▶ 작업 안내
자료의 맨 첫 줄에서 시작해 "ein Hersteller und/oder eine Produktmarke"가 들어 있는 줄에서 멈추고, 두 줄을 모두 포함해 그 사이의 줄을 한 글자도 바꾸지 말고 옮겨 적으세요.

-------- 처리할 자료

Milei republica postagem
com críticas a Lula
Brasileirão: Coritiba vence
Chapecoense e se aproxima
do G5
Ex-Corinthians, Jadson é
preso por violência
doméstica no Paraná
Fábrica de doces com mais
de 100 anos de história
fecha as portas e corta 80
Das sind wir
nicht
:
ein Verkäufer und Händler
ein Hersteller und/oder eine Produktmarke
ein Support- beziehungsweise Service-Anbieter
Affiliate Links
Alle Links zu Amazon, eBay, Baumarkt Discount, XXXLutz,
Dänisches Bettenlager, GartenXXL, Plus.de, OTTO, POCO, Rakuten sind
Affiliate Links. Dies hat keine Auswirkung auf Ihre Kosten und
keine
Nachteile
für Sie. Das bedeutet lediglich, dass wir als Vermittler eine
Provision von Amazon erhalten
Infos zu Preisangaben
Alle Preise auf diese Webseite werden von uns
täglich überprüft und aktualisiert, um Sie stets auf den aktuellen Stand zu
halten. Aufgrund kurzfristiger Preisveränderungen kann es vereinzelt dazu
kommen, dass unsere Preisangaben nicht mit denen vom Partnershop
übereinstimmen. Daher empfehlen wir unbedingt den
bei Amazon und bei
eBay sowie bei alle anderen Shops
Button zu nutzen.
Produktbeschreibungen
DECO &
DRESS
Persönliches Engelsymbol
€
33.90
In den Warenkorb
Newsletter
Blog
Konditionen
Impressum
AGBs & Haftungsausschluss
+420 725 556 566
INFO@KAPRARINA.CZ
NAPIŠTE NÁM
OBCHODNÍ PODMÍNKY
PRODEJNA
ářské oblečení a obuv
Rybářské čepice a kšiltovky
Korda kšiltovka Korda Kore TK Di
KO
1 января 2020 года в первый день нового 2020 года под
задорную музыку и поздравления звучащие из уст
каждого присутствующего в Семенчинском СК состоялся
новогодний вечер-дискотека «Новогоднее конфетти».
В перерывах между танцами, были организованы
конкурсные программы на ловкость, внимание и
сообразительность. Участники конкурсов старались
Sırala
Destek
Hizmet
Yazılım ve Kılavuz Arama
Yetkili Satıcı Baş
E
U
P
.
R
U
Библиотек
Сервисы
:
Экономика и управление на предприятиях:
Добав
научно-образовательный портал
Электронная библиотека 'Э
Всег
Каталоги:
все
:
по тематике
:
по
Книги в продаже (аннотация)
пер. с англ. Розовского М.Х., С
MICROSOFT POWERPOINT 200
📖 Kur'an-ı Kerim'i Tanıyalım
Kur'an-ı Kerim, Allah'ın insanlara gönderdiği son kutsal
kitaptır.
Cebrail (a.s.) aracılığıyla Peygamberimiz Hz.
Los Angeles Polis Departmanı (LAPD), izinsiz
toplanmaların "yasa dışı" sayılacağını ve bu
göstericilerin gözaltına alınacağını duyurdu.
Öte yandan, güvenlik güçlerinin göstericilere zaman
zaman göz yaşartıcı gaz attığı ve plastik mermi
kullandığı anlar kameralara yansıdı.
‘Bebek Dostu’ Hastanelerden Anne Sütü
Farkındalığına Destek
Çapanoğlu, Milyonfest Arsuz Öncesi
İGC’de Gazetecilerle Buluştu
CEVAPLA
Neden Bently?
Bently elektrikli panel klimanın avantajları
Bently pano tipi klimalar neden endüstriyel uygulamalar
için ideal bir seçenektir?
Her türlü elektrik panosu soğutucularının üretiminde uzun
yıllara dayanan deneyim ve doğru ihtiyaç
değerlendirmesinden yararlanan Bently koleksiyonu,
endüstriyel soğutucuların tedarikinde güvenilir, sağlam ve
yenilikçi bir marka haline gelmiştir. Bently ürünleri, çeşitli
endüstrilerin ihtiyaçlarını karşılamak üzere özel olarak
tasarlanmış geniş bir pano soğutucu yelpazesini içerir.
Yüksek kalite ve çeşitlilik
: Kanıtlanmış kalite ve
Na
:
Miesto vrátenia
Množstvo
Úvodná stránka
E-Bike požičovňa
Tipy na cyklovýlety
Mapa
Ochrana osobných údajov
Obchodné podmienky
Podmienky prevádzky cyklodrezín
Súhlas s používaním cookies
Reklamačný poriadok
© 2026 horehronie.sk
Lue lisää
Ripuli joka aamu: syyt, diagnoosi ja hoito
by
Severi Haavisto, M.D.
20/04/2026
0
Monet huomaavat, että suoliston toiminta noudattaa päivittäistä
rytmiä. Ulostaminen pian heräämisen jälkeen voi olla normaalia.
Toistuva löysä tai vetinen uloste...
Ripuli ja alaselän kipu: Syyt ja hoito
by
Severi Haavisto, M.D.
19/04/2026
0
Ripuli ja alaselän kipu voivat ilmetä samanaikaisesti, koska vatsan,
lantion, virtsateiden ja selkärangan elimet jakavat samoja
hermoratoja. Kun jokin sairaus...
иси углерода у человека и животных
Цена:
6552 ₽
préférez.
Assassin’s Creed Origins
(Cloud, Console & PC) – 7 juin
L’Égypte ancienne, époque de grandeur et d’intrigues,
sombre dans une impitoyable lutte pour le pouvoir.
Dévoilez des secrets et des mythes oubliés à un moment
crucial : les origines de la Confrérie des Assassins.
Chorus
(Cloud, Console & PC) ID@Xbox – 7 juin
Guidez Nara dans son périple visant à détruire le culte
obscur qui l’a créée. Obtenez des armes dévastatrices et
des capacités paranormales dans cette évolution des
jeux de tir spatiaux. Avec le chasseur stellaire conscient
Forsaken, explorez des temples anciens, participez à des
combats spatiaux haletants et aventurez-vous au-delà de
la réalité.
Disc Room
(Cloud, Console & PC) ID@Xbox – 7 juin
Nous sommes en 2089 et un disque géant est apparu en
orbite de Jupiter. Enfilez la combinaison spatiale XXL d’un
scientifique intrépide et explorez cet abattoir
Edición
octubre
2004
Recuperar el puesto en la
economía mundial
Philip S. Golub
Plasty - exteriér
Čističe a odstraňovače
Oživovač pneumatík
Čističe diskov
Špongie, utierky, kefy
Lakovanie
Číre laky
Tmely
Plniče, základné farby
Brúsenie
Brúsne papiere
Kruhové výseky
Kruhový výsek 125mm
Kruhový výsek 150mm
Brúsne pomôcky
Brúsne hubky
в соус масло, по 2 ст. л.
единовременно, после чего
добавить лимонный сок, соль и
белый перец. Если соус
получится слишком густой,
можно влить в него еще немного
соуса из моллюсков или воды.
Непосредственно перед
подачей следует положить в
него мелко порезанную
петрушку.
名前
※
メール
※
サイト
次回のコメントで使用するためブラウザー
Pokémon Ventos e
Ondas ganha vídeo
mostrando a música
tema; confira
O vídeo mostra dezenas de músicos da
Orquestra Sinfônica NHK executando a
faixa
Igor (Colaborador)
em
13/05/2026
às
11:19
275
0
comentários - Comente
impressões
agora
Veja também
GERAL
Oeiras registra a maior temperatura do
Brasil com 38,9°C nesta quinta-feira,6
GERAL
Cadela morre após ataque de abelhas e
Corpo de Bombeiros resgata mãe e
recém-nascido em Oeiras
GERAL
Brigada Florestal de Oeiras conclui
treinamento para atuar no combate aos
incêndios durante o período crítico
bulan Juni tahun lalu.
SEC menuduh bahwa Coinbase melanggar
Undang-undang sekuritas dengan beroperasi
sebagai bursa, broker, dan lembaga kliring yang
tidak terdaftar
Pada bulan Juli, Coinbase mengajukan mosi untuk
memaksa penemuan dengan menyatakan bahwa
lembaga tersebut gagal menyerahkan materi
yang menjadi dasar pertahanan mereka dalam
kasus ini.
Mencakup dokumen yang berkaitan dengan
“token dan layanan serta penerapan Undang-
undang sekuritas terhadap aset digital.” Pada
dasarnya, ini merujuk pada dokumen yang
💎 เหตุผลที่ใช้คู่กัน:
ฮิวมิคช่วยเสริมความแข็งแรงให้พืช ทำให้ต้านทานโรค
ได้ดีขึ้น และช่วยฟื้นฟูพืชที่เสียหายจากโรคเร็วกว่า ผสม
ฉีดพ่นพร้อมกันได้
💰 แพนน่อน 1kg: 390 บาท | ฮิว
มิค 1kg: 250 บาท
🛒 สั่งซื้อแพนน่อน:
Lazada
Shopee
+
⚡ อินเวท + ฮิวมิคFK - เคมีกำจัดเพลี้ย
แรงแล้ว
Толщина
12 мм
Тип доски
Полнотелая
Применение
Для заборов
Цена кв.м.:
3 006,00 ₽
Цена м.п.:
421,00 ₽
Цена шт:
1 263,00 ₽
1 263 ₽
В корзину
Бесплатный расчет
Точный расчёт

----------------

▶ 답변 작성
Milei republica postagem
com críticas a Lula
Brasileirão: Coritiba vence
Chapecoense e se aproxima
do G5
Ex-Corinthians, Jadson é
preso por violência
doméstica no Paraná
Fábrica de doces com mais
de 100 anos de história
fecha as portas e corta 80
Das sind wir
nicht
:
ein Verkäufer und Händler
ein Hersteller und/oder eine Produktmarke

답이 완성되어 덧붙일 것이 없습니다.